- Mark Borchardt & Jon Springer (2003)
- Directed by: Jon Springer
- Screenplay by: Jon Springer
- Produced by: Jon Springer, Patrick Chenal III Ted Dewberry Ron Johnson Michele Kurkowski
- Starring: Mark Borchardt Nadine Gross Mehrdad Sarlak Charles Hubbell Robert Elliot Harrison Matthews Jennifer Prettyman
- Cinematography: Jon Springer
- Edited by: Jon Springer
- Release date: July 23, 2005;
- Running time: 10 minutes
- Country: United States
- Language: English

= Living Dead Girl (film) =

Living Dead Girl is a low-budget short horror film directed by Jon Springer. The film stars Mark Borchardt who is best known as the subject of the cult documentary American Movie (1999). "Living Dead Girl" is a silent-film zombie parody with extremely graphic gore effects.

== Plot ==
A zombie horde overtakes the Mall of America. Meanwhile, we see a man named Tom feverishly barricading the inside of his house, only to have his not-too-bright girlfriend open a window to let some fresh air in.

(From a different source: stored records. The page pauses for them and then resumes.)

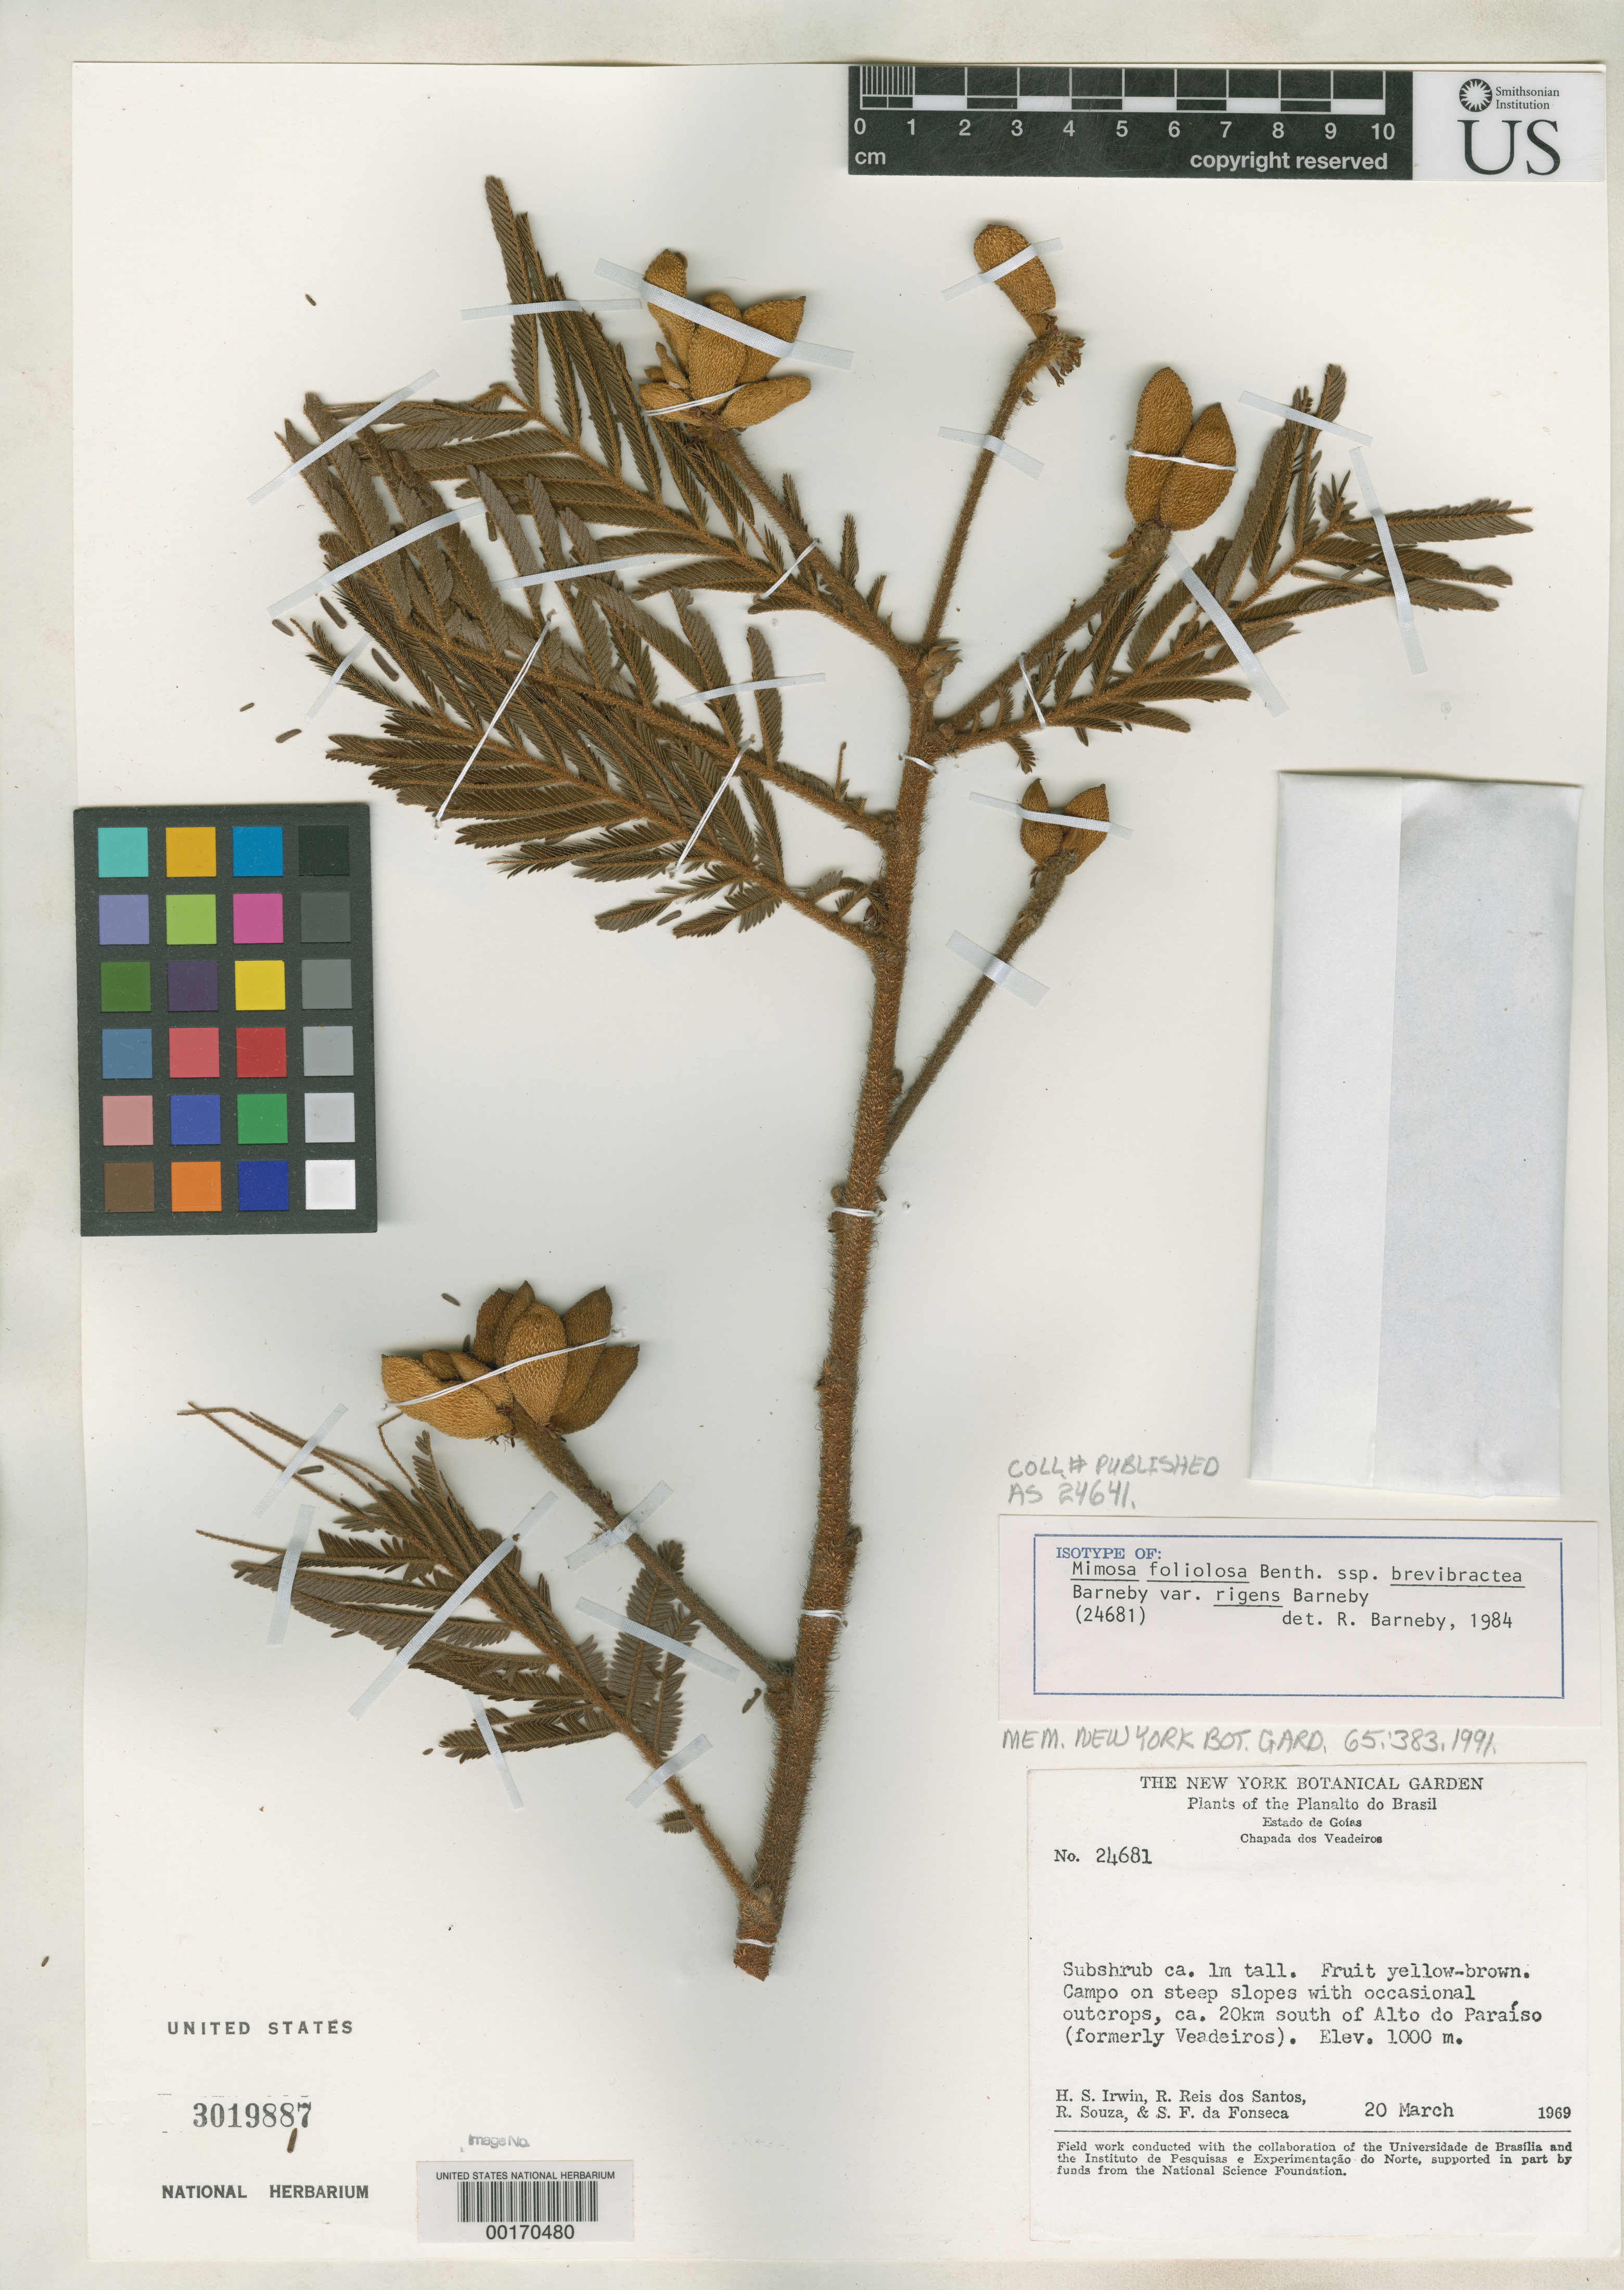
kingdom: Plantae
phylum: Tracheophyta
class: Magnoliopsida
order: Fabales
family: Fabaceae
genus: Mimosa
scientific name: Mimosa foliolosa subsp. brevibractea var. rigens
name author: Barneby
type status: Isotype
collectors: H. Irwin, S. F. Fonsêca, R. Souza & R. G. P. Santos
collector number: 24681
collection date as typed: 20 Mar 1969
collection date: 1969-03-20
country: Brazil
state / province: Goiás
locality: Chapada dos Veadeiros, ca. 20 km S of Alto do Paraiso (formerly Veadeiros).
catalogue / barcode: US 3019887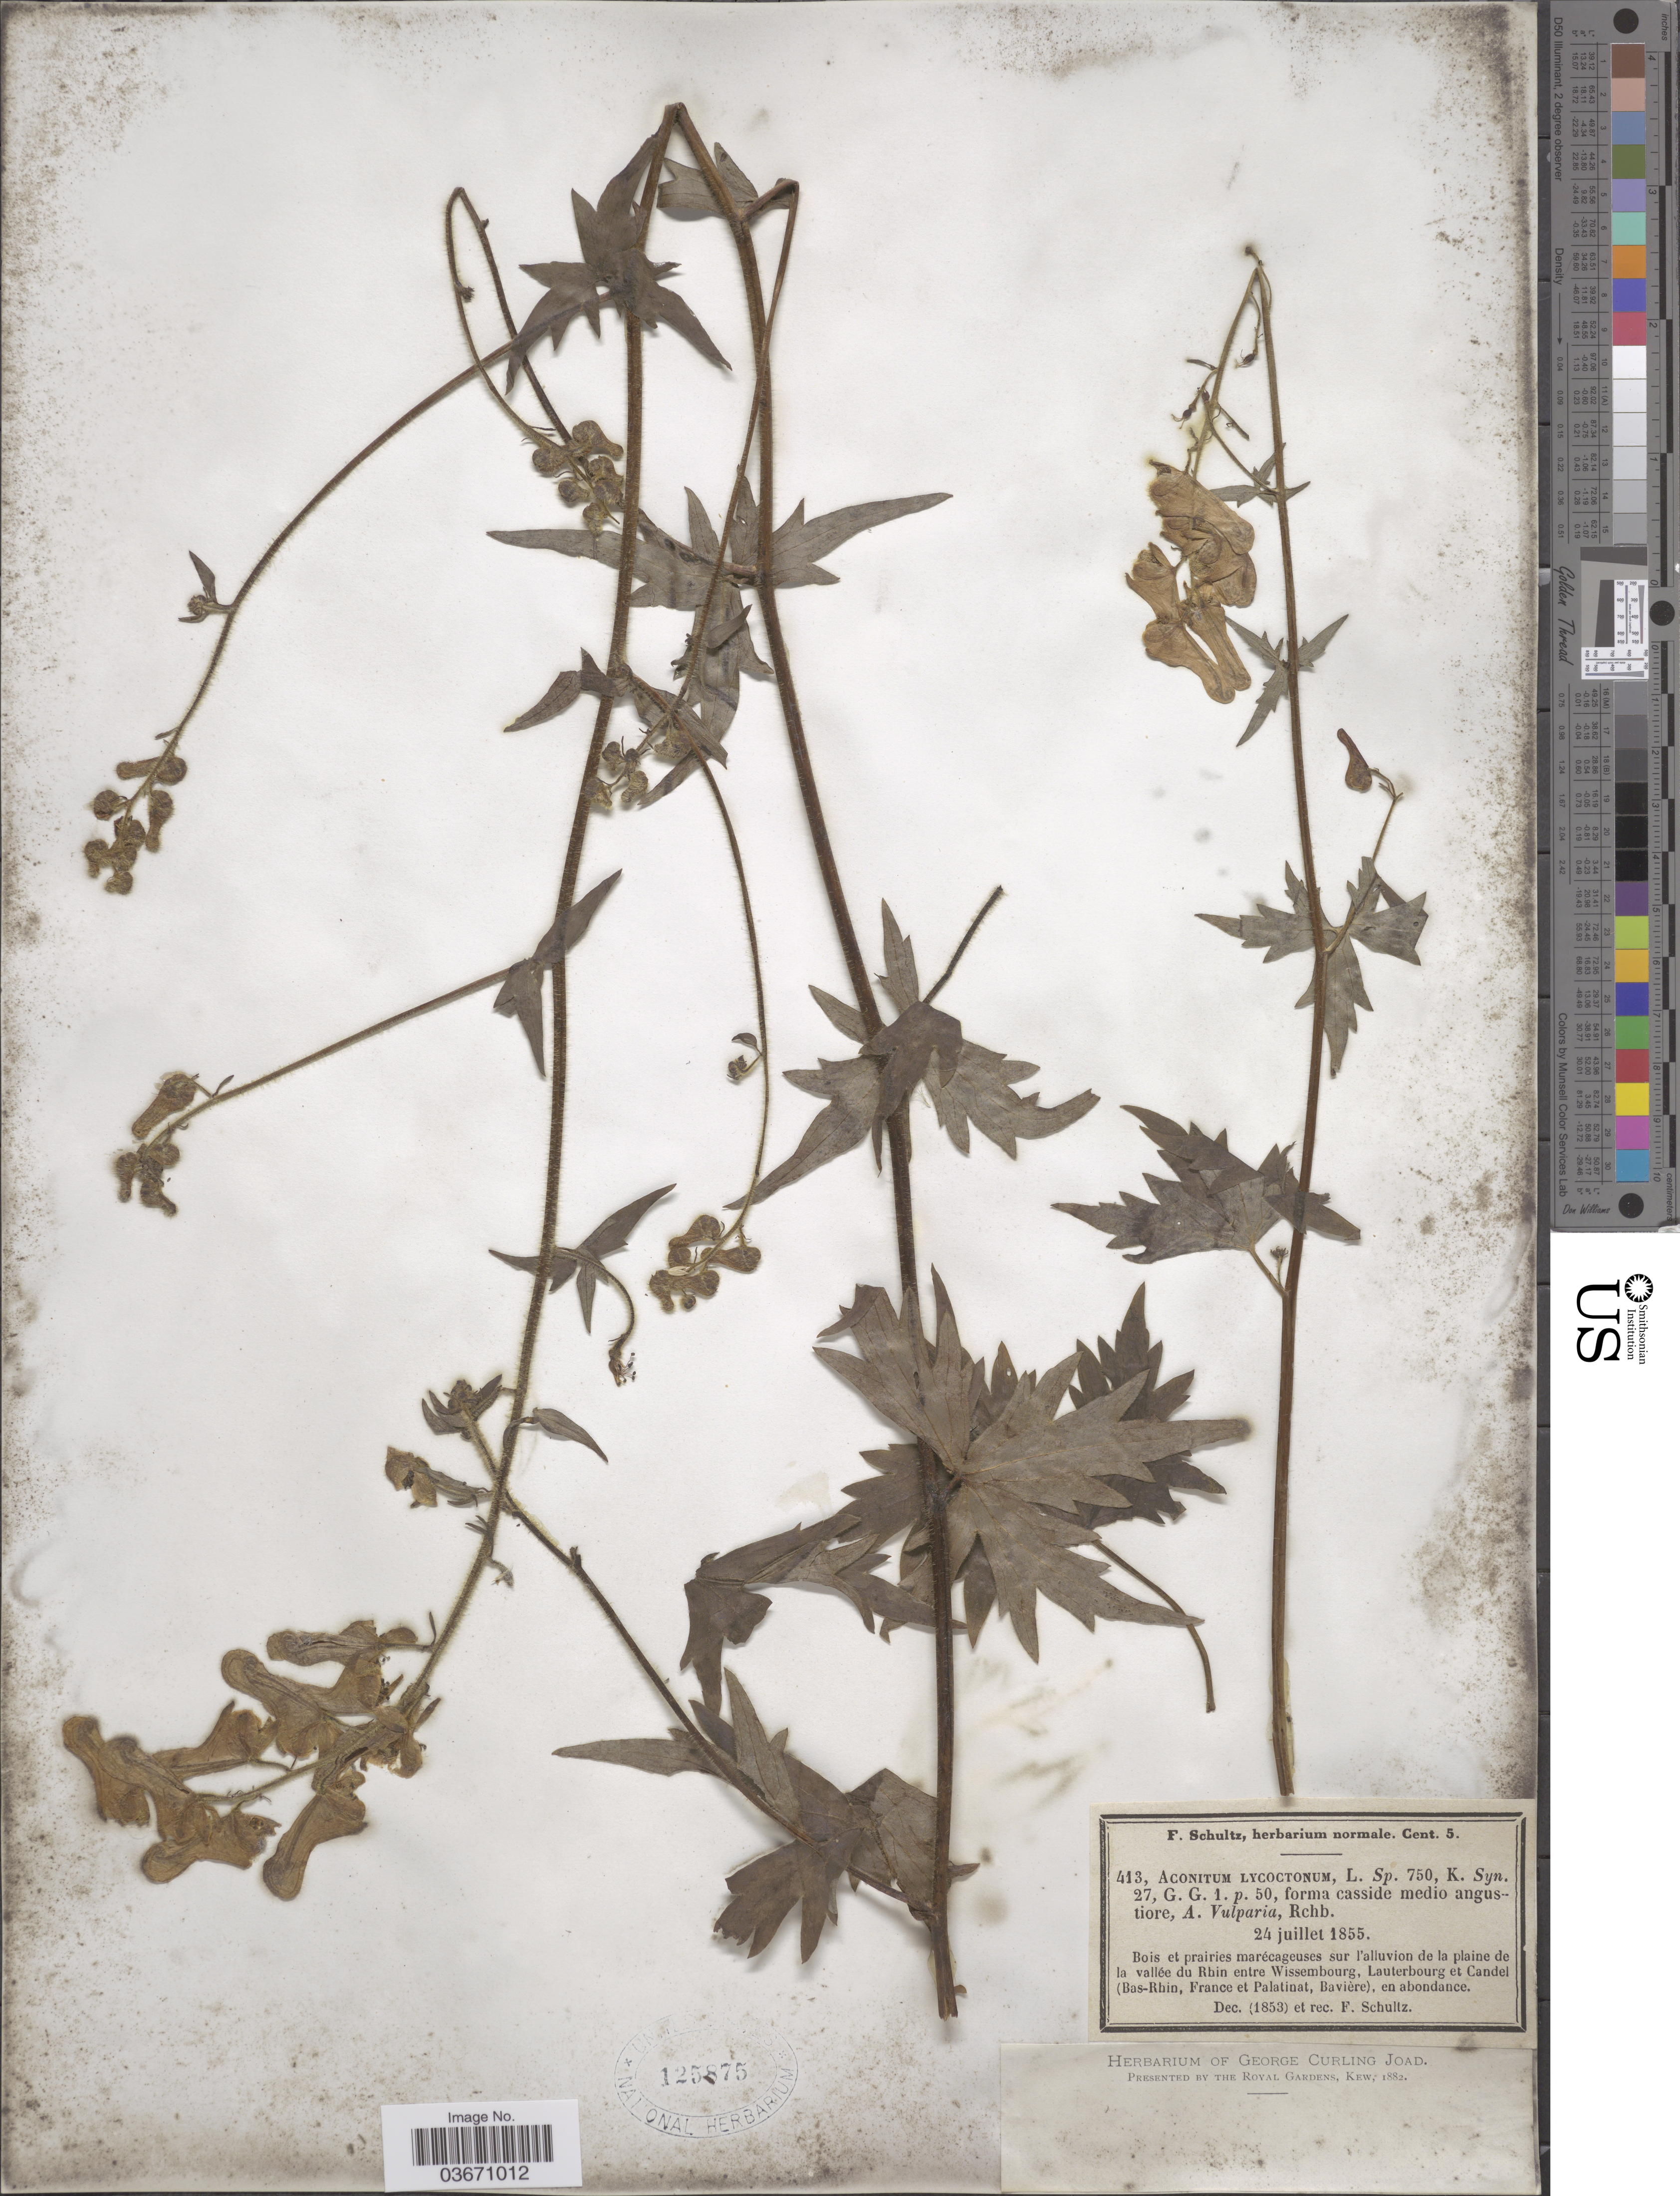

The ghouls enter and overtake the couple, but only after a valiant attempt by Tom to decimate the invaders with his .357 magnum. During the struggle, Tom's last bullet accidentally discharges into Barbara's femoral artery. Barbara bleeds to death in the hallway as Tom is devoured.

The next day, Barbara stumbles through downtown St. Paul as a newly activated zombie. She encounters Jesus Christ on a street corner and bites a huge bloody chunk out of his forearm. Barbara continues on, walking aimlessly through the empty city; she eventually collapses on the sidewalk. Barbara's appearance changes back to normal as she returns to life.

== Cast ==
- Mark Borchardt – Jesus
- Nadine Gross – Barbara
- Mehrdad Sarlak – Tom
- Charles Hubbell – Lead Zombie
- Robert Elliot – T-shirt Zombie
- Harrison Matthews – Redneck Zombie
- Jennifer Prettyman – Chick Zombie

== Release ==
The film premiered at the 2004 Fantasia Film Festival in Montreal, Canada.